- **Data excerpts**
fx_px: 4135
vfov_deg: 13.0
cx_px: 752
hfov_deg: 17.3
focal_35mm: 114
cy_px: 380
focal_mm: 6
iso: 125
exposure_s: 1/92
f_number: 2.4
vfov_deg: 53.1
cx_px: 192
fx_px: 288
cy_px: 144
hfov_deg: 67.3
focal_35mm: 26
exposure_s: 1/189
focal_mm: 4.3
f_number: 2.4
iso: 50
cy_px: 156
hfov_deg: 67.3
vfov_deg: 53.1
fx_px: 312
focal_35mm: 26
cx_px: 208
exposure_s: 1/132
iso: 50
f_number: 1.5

---

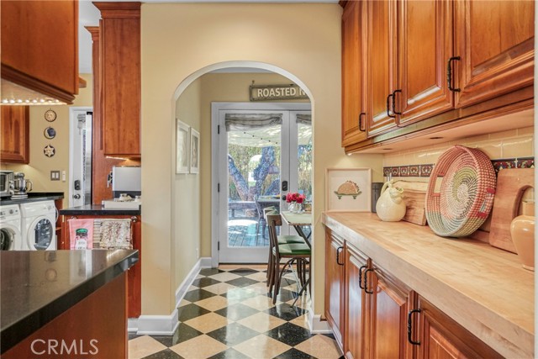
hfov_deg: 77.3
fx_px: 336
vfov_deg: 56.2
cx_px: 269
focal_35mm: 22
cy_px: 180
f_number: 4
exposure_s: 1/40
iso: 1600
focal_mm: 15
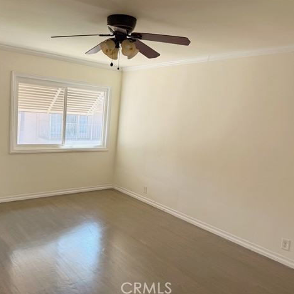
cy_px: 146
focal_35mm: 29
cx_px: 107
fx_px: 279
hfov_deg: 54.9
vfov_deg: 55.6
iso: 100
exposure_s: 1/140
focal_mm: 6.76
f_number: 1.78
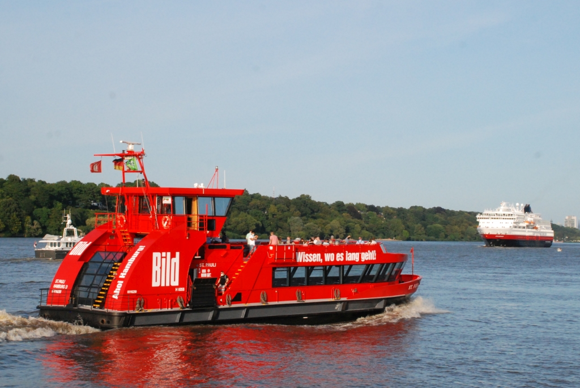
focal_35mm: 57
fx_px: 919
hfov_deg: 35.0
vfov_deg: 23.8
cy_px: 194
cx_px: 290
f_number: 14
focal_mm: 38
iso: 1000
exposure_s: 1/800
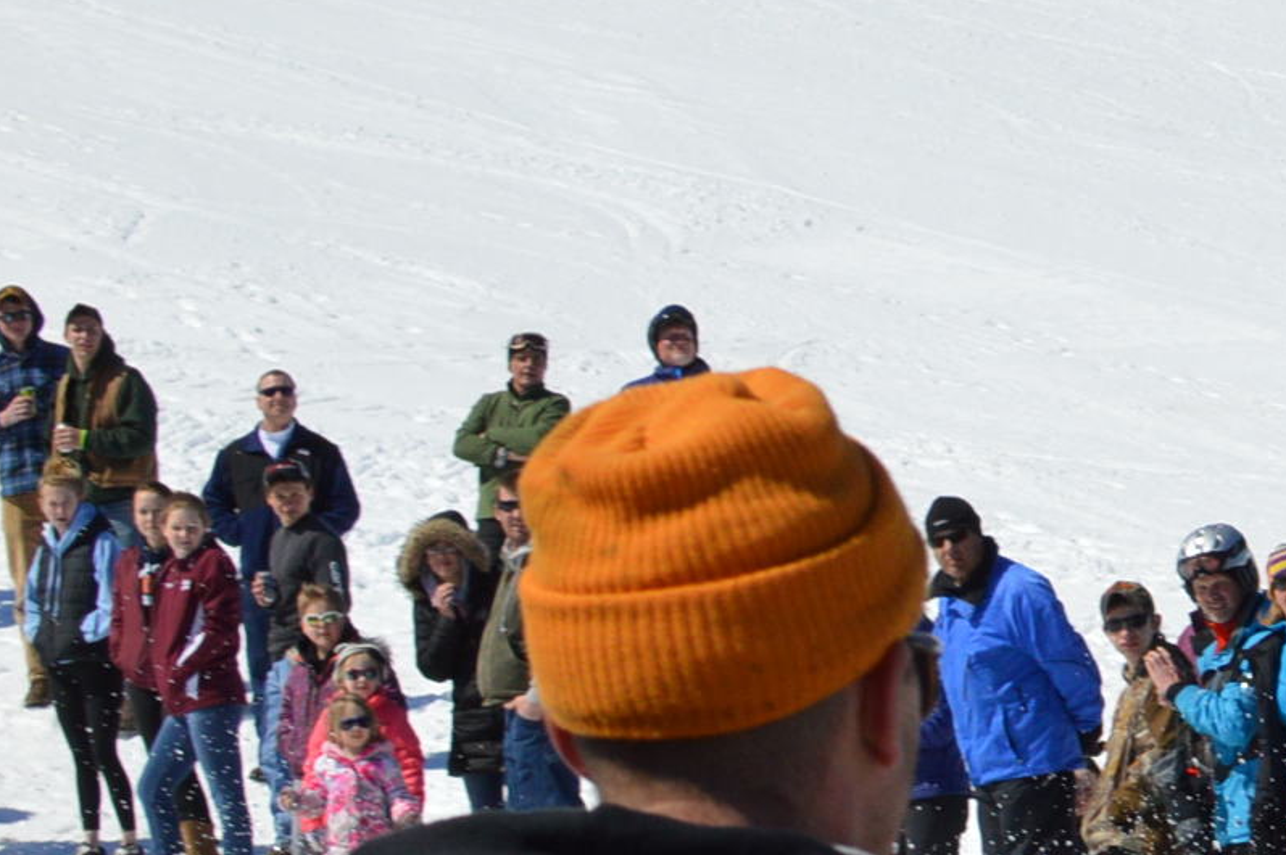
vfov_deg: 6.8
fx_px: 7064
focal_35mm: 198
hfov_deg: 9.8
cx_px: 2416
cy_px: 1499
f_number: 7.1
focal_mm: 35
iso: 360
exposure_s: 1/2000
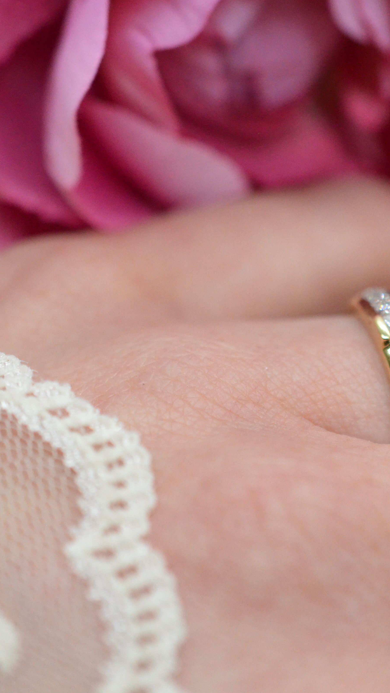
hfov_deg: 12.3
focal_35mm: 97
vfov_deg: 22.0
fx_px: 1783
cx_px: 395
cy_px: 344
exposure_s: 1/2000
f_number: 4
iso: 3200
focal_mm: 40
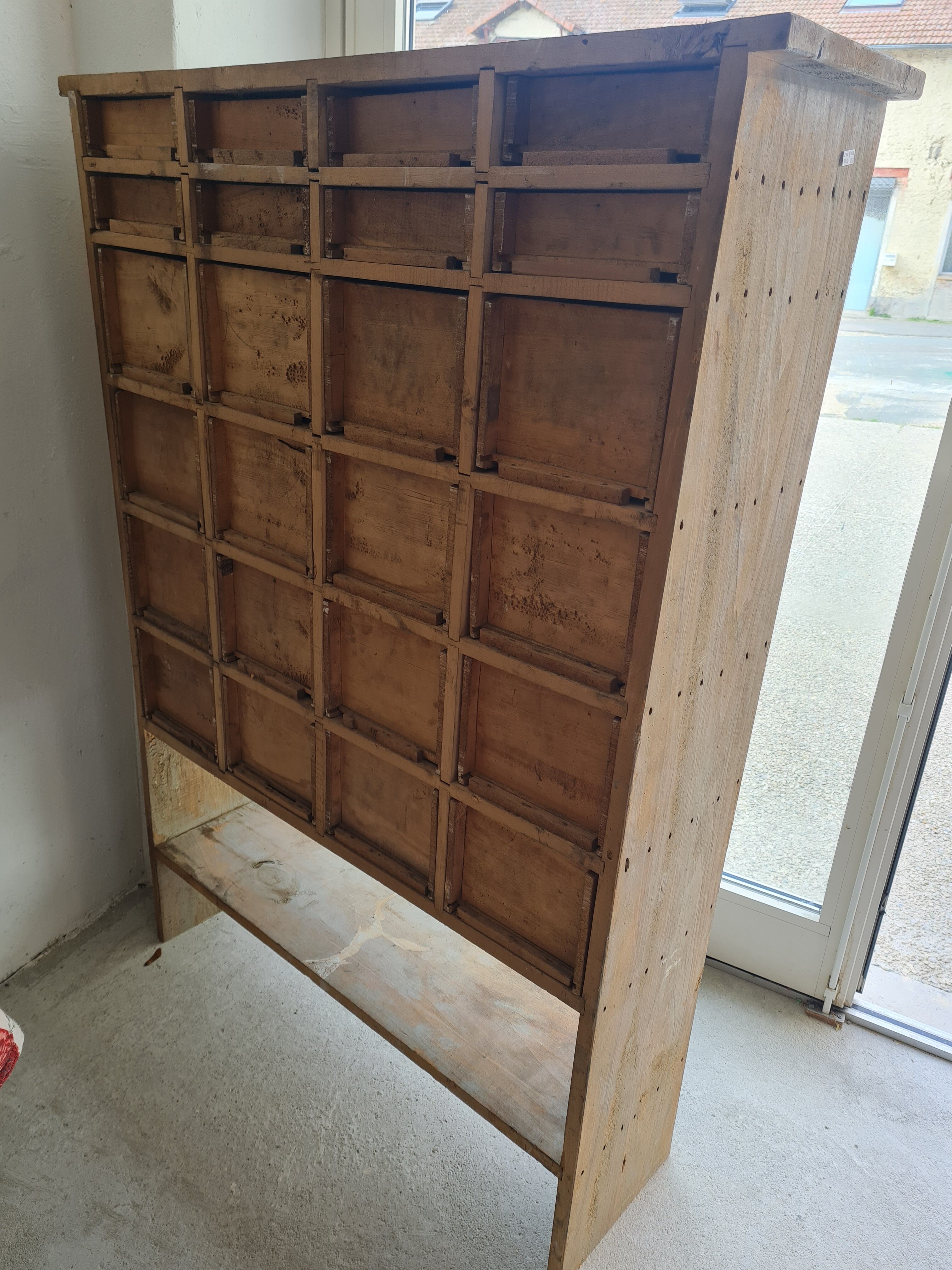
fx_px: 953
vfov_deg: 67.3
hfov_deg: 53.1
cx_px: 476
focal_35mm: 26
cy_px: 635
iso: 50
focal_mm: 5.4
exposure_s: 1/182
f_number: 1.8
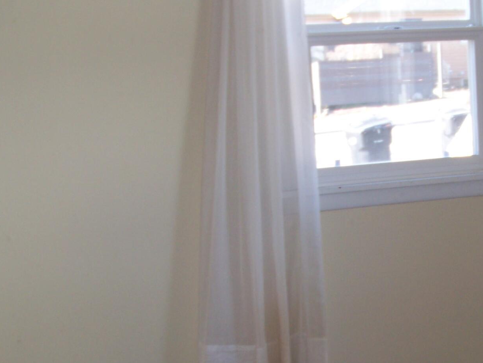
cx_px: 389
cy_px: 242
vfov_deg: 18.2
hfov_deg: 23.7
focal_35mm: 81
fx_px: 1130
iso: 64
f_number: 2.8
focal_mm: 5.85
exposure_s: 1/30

- **Assignment**
Working from the entries above, please transcribe only the lines from the line with "hfov_deg: 54.9" through the line with "exposure_s: 1/30", exactly, with both end lines and without pictures.

- **Result for this exercise**
hfov_deg: 54.9
vfov_deg: 55.6
iso: 100
exposure_s: 1/140
focal_mm: 6.76
f_number: 1.78
focal_35mm: 57
fx_px: 919
hfov_deg: 35.0
vfov_deg: 23.8
cy_px: 194
cx_px: 290
f_number: 14
focal_mm: 38
iso: 1000
exposure_s: 1/800
vfov_deg: 6.8
fx_px: 7064
focal_35mm: 198
hfov_deg: 9.8
cx_px: 2416
cy_px: 1499
f_number: 7.1
focal_mm: 35
iso: 360
exposure_s: 1/2000
hfov_deg: 12.3
focal_35mm: 97
vfov_deg: 22.0
fx_px: 1783
cx_px: 395
cy_px: 344
exposure_s: 1/2000
f_number: 4
iso: 3200
focal_mm: 40
fx_px: 953
vfov_deg: 67.3
hfov_deg: 53.1
cx_px: 476
focal_35mm: 26
cy_px: 635
iso: 50
focal_mm: 5.4
exposure_s: 1/182
f_number: 1.8
cx_px: 389
cy_px: 242
vfov_deg: 18.2
hfov_deg: 23.7
focal_35mm: 81
fx_px: 1130
iso: 64
f_number: 2.8
focal_mm: 5.85
exposure_s: 1/30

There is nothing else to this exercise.